**Provided text**.

MESSAGEmanager provides a large range of alarm and alert mechanisms to monitor the health of the system and its network connections. SNMP and SCOM can be used to monitor these same conditions.
Virtual Solutions
One of the most important benefits of virtualisation is the mobility of virtual machines. An entire application and operating system environment can be encapsulated in a virtual machine and then moved from machine to machine, migrated without downtime and replicated to disaster recovery sites.
With MESSAGEmanager Fax Server Software in a virtual environment such as Hyper-V, VMware, Cisco Unified Computing System Express and Citrix XEN you can automate Fax Server High Availability (HA) and Disaster Recovery Fault Tolerance (DR) processes. This ensures rapid and cost-effective resolution of Fax Server outages by configuring the virtual environment to automatically relocate the IP Fax software from one host to another should an outage occur.


Where there is a single data centre and HA is available, only one licensed copy of MESSAGEmanager is necessary for the server to be immediately replicated on failure.
Where there are multiple data centres, the MESSAGEmanager licensing and DR architecture depends on the clustering, replication and availability between the data centres. No additional license fee is required in DR Fault Tolerant Configurations for the secondary and subsequent instances of MESSAGEmanager provided they are only used for archival or backup purposes.
Non Virtual Environments
In fax board configurations virtual availability and disaster recovery processes are not available.
MESSAGEmanager data structures are stored in SQL databases containing transmission and receive files and details. User information is obtained from corporate databases such as Active Directory or the Notes Address book. This avoids having to synchronise or maintain user information in the MESSAGEmanager SQL user database which is available as an alternative.

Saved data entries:
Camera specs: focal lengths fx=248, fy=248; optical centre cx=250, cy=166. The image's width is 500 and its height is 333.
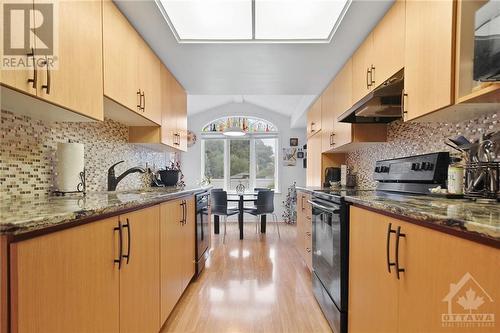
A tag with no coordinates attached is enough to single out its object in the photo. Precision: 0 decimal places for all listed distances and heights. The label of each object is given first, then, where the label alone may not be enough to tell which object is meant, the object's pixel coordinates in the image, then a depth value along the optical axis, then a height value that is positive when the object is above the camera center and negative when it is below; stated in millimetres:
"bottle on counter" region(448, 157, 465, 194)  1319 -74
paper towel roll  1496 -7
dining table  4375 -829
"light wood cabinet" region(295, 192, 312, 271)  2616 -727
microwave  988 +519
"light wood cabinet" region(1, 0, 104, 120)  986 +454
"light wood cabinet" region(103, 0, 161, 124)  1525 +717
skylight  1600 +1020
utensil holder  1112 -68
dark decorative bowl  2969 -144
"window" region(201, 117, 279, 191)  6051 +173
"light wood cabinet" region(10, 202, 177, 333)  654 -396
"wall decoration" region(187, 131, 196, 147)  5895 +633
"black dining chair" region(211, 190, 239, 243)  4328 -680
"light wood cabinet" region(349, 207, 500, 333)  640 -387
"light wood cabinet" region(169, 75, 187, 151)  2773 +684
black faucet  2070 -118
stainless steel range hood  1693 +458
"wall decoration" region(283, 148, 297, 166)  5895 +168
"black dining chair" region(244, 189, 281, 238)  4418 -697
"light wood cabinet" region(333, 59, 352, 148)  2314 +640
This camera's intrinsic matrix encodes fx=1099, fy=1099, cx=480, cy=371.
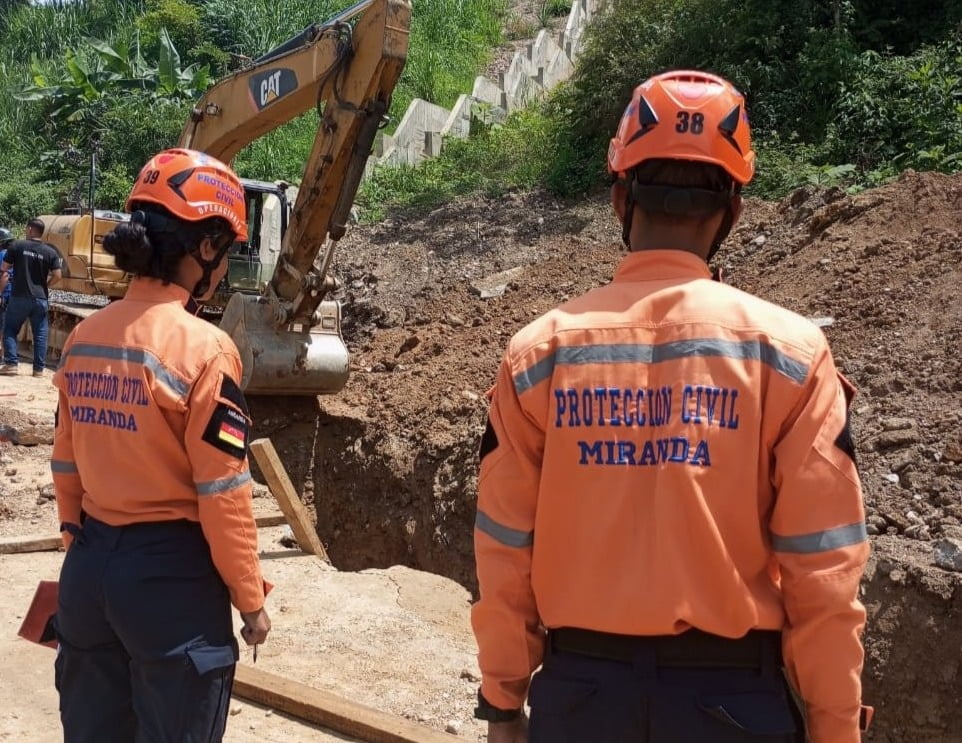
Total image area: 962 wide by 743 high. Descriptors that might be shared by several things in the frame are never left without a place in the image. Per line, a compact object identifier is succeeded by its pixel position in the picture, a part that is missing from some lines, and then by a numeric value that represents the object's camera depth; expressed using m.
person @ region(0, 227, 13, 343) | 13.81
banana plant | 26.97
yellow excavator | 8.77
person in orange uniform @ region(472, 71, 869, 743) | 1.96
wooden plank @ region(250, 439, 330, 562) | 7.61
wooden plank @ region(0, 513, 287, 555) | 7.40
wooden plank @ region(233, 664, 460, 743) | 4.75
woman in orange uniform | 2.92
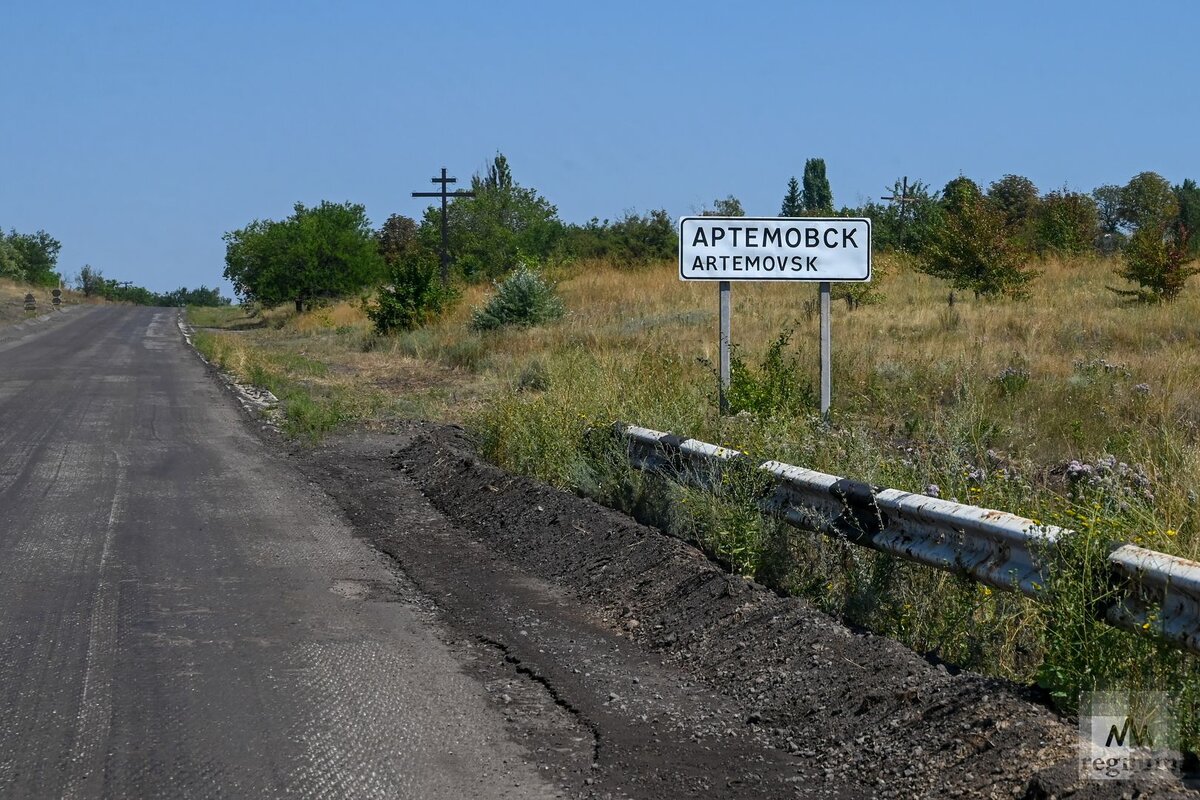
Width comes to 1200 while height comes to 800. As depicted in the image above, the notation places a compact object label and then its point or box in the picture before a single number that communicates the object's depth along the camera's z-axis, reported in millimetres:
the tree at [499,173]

**Prompt**. Echo the fax server text word for word, starting with "Where there are" and going on through "or backup purposes.". Rely only on the fax server text.

**Written answer**.
Where there are multiple data centres, the MESSAGEmanager licensing and DR architecture depends on the clustering, replication and availability between the data centres. No additional license fee is required in DR Fault Tolerant Configurations for the secondary and subsequent instances of MESSAGEmanager provided they are only used for archival or backup purposes.